#### Data section

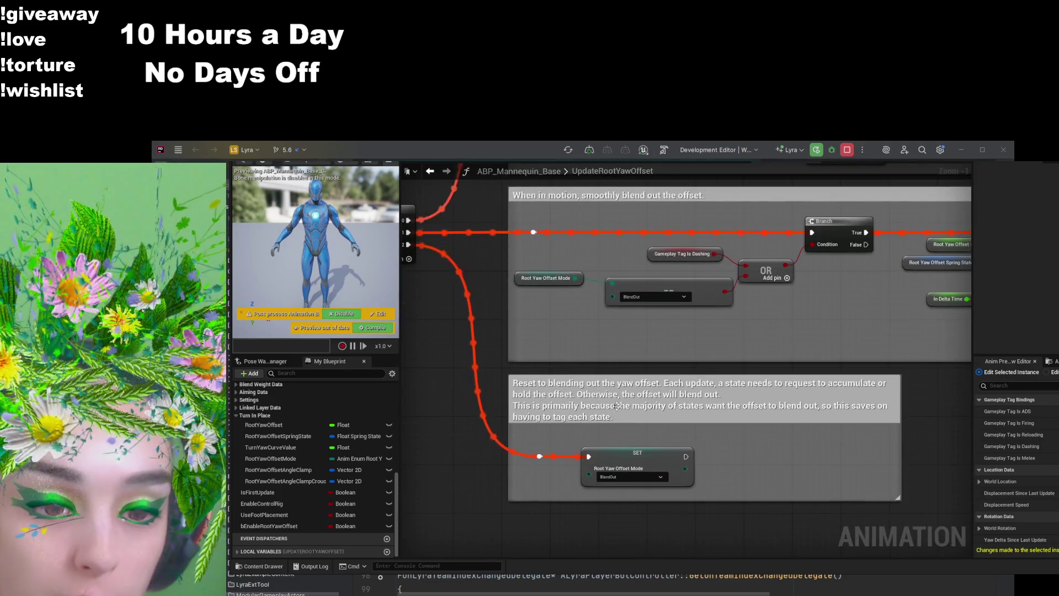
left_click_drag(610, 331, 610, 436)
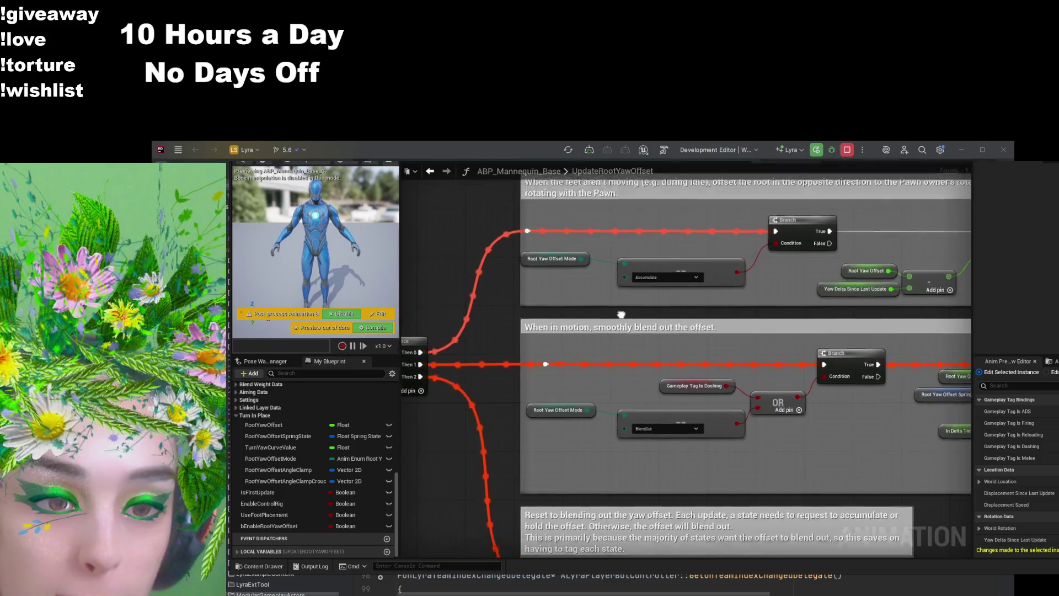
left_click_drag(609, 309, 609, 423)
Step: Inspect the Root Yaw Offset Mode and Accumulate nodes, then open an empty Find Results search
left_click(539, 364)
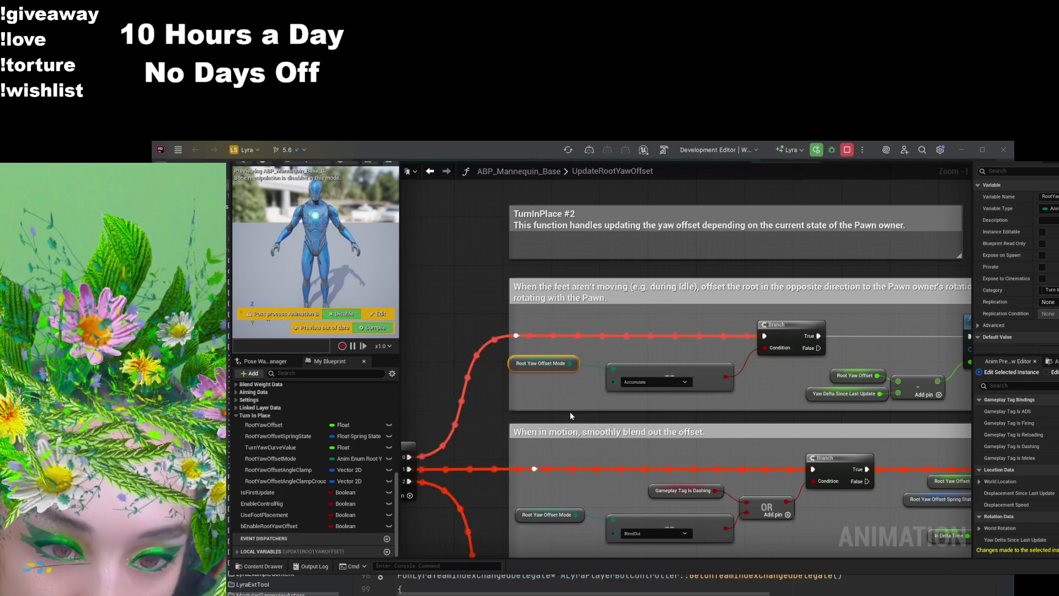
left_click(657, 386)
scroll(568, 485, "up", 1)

########
#### Data section

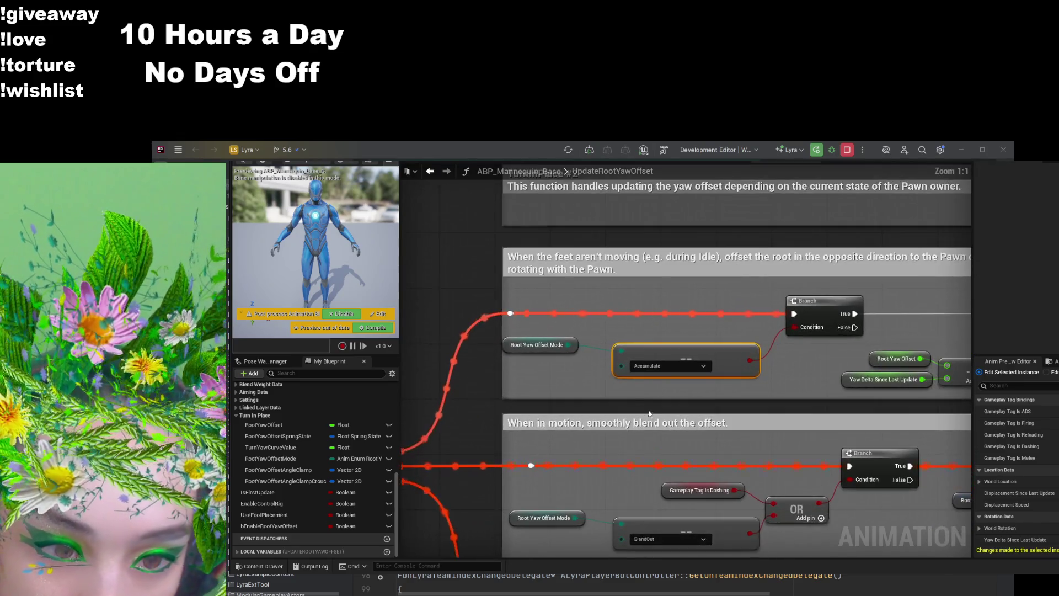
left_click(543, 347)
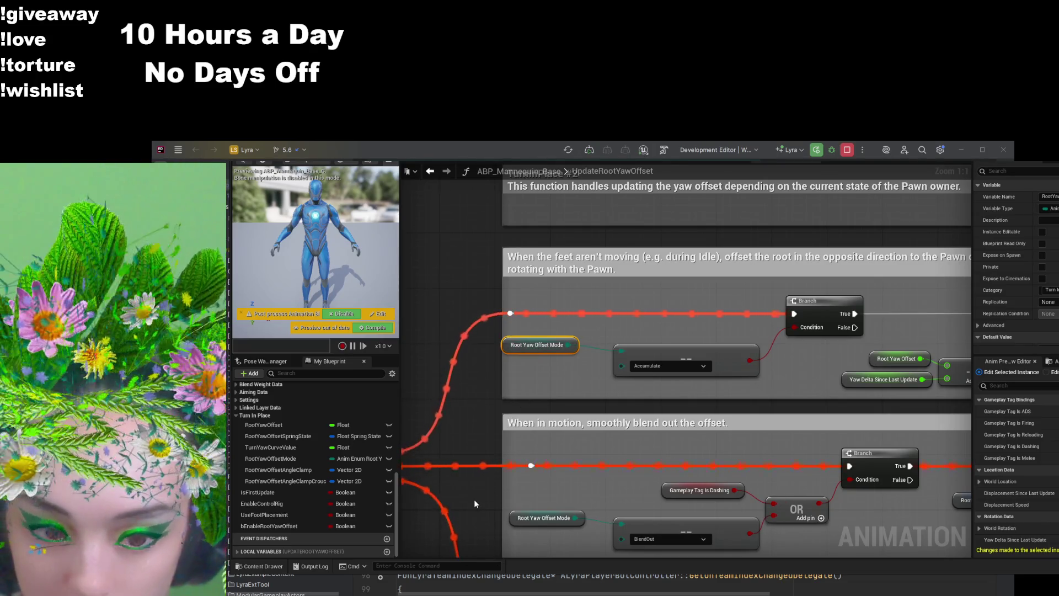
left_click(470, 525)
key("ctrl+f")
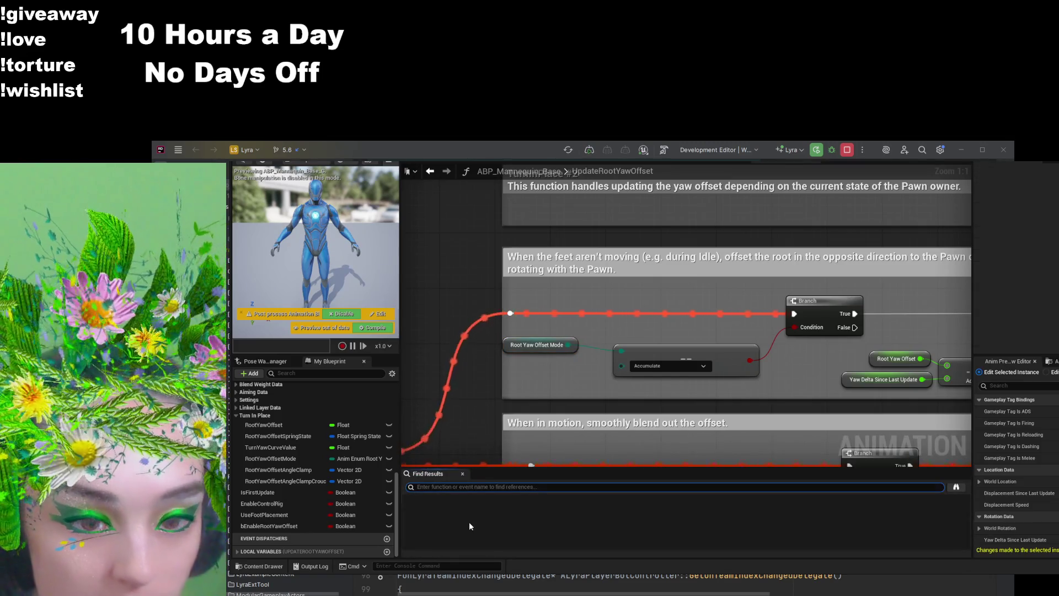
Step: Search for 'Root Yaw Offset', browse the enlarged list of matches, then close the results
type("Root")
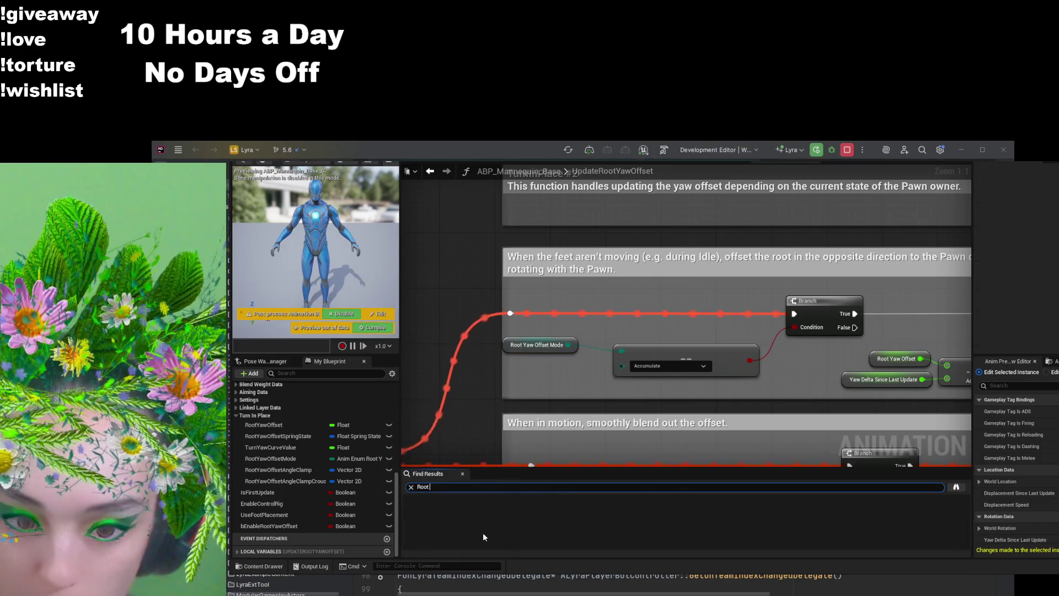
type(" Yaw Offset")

########
#### Data section

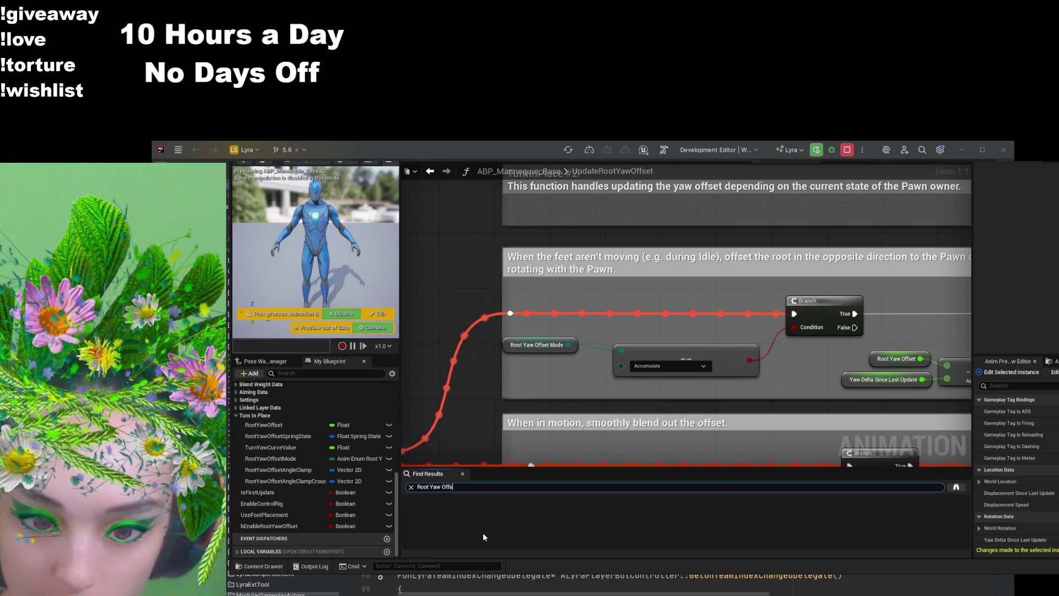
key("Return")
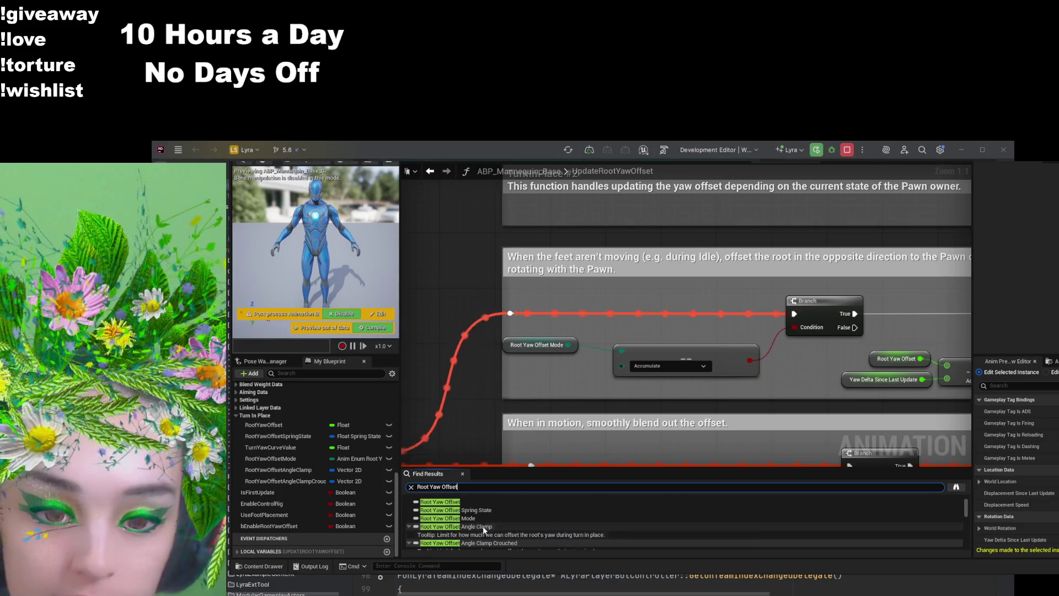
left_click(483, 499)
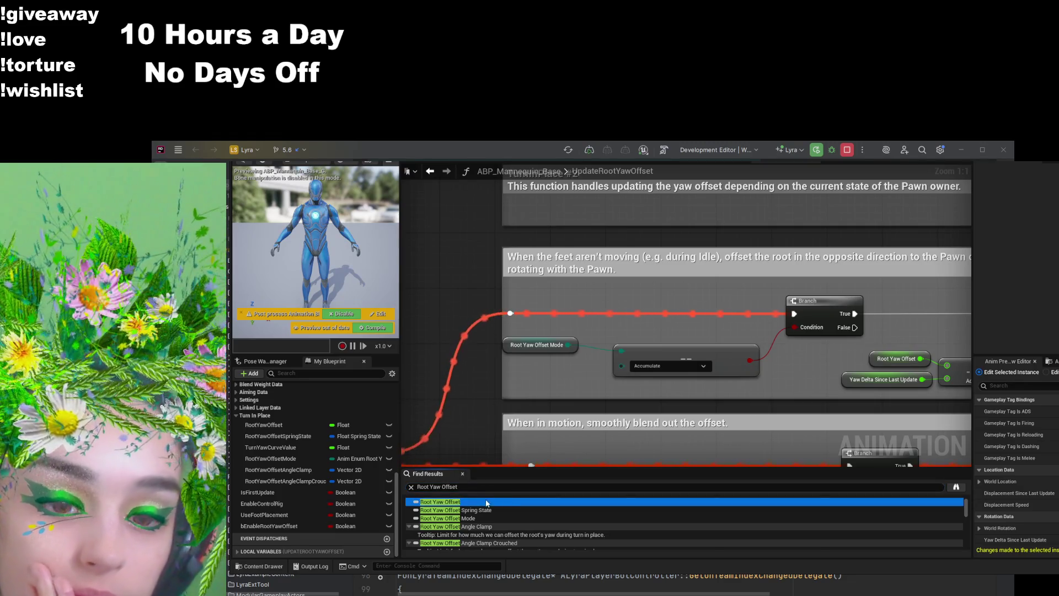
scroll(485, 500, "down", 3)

########

> [What you are asked to do] Retrieve each line from the records above where the word "scroll" occurs.

> [Finished exercise]
scroll(568, 485, "up", 1)
scroll(485, 500, "down", 3)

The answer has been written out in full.